IP MONOLITH

IP MONOLITH

Reynald Drouhin (2026)

Présentation

IP Monolith retourne le geste de la surveillance : chaque visiteur laisse une trace numérique que tout site web collecte silencieusement. Ici, cette trace est rendue visible, nommée, archivée publiquement (non pas comme donnée exploitée, mais comme forme).

À partir de l'adresse IP, une valeur déterministe est calculée. Elle fixe entièrement la géométrie d'un volume filaire en projection isométrique (ses faces, ses niveaux, sa torsion, son effilement). La même adresse produit toujours le même monolithe, quel que soit le navigateur, la machine ou le moment de la consultation. Aucune forme n'est produite par le hasard : chaque monolithe résulte exclusivement d'une traduction déterministe d'une identité de réseau. Le monolithe ne représente pas l'adresse IP. Il est la forme stable produite par le protocole de traduction qui lui est appliqué.

Pourquoi un monolithe ? La figure est à la fois l'une des plus abstraites et la plus chargée : stèle, borne, trace, mémoire. Dressée dans le paysage, elle marque moins un lieu qu'un passage. Ici, elle devient l'inscription minimale d'une identité de réseau.

La première connexion d'une IP est archivée dans une archive publique appelée lithothèque, consultable par tous. Une sphère filaire interactive localise l'ensemble des connexions enregistrées, chaque point relié par un trait à la position de l'artiste en Bretagne (non celle du serveur). Ce n'est pas une infrastructure anonyme qui collecte : c'est une présence qui reçoit. La géolocalisation utilisée est approximative (ville ou région, jamais adresse précise) et probabiliste.

Protocole technique

La chaîne de transformation est la suivante :

IP hachage SEED générateur déterministe faces, niveaux, torsion, effilement fréquence, rythme, panoramique MONOLITHE SON

L'adresse IP est transformée par une fonction de hachage en un nombre entier déterministe : la même adresse produit toujours le même nombre. Ce nombre amorce un générateur pseudo-aléatoire initialisé par cette valeur, qui produit une suite toujours identique pour un même point de départ.

Cette suite est lue dans l'ordre pour fixer les paramètres de la forme : le nombre de faces (3 à 6), le nombre de niveaux empilés (6 à 13), la torsion axiale (un angle de rotation appliqué à chaque niveau, qui produit la torsion caractéristique de chaque monolithe) et l'effilement vers le sommet. La même suite fixe ensuite les paramètres du signal sonore : fréquences, durées, panoramique.

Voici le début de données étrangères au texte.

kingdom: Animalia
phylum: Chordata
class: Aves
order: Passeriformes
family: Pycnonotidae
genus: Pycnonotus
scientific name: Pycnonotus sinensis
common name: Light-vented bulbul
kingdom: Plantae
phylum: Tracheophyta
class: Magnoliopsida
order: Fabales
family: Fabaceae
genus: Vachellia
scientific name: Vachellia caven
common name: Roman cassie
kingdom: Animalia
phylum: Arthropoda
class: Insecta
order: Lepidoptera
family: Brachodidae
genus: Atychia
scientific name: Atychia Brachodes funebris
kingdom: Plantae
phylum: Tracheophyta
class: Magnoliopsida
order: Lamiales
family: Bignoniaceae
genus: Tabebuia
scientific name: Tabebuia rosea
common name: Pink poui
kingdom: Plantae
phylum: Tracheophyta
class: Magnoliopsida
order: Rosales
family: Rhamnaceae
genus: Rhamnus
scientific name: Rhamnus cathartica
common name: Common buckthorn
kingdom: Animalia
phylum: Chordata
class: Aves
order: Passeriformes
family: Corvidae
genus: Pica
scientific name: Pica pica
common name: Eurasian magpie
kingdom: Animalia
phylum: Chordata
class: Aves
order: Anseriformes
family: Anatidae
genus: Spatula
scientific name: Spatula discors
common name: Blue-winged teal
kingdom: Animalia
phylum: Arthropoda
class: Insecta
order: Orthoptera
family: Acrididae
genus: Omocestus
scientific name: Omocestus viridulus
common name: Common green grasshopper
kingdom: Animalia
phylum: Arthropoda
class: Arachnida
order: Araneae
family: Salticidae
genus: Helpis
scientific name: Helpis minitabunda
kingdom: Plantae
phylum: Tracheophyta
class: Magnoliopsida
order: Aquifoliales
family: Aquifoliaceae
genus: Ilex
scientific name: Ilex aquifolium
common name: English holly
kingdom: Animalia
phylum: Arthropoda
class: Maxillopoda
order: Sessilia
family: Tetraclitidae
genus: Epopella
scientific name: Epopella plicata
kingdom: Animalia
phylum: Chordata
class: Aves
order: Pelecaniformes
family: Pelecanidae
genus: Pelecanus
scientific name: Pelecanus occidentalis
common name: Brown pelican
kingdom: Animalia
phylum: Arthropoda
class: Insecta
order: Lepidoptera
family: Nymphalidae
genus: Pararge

Forme et son sont deux lectures du même protocole. Une IP donnée produit toujours le même monolithe et toujours le même signal, parce que c'est le même nombre qui parle deux langues différentes. Le calcul est intégralement réalisé côté client, à la volée, sans traitement serveur.

Sonification

Le signal sonore n'accompagne pas le monolithe. Il constitue une seconde lecture de la même donnée, dans un registre différent. Le vocabulaire est réduit à l'essentiel : des sinusoïdes pures puisées dans un ensemble de fréquences fixes, et de courtes impulsions de bruit, sans timbre composé ni harmonie au sens classique. La durée du signal varie selon le nombre de niveaux du monolithe (de 18 à 39 événements) : un volume plus haut produit un signal plus long.

Filiation / historique

S'inscrit dans une pratique de l'internet comme matériau engagée depuis 1995, fondée sur deux constantes : le protocole comme méthode, l'espace monochrome comme esthétique. Depuis trente ans, cette pratique explore l'erreur, le flux, la trace et, aujourd'hui, l'infrastructure invisible des réseaux comme matériaux d'œuvre. L'esthétique filaire d'IP Monolith renoue délibérément avec les représentations 3D des années 80 (jeux vectoriels, premières interfaces de CAO, globes filaires des premiers systèmes de navigation) : une époque où le fil de fer était la seule façon de figurer un volume en temps réel. Le vert phosphore (#33FF00) disponible comme troisième thème cite les moniteurs cathodiques monochromes de cette époque. Ce vocabulaire graphique hérité des débuts de la 3D est réactivé par un protocole réseau contemporain, creusant l'écart entre une esthétique historique et l'infrastructure invisible qu'elle rend perceptible.

IP Monolith reprend le principe de IP Monochrome (2006/2024, l'adresse IP comme source génératrice) et la forme monolithe développée dans différents projets entre 2011 et 2020, pour les réunir en un même protocole de traduction : l'infrastructure réseau y devient une forme sculpturale, manipulable et interrogeable par le visiteur.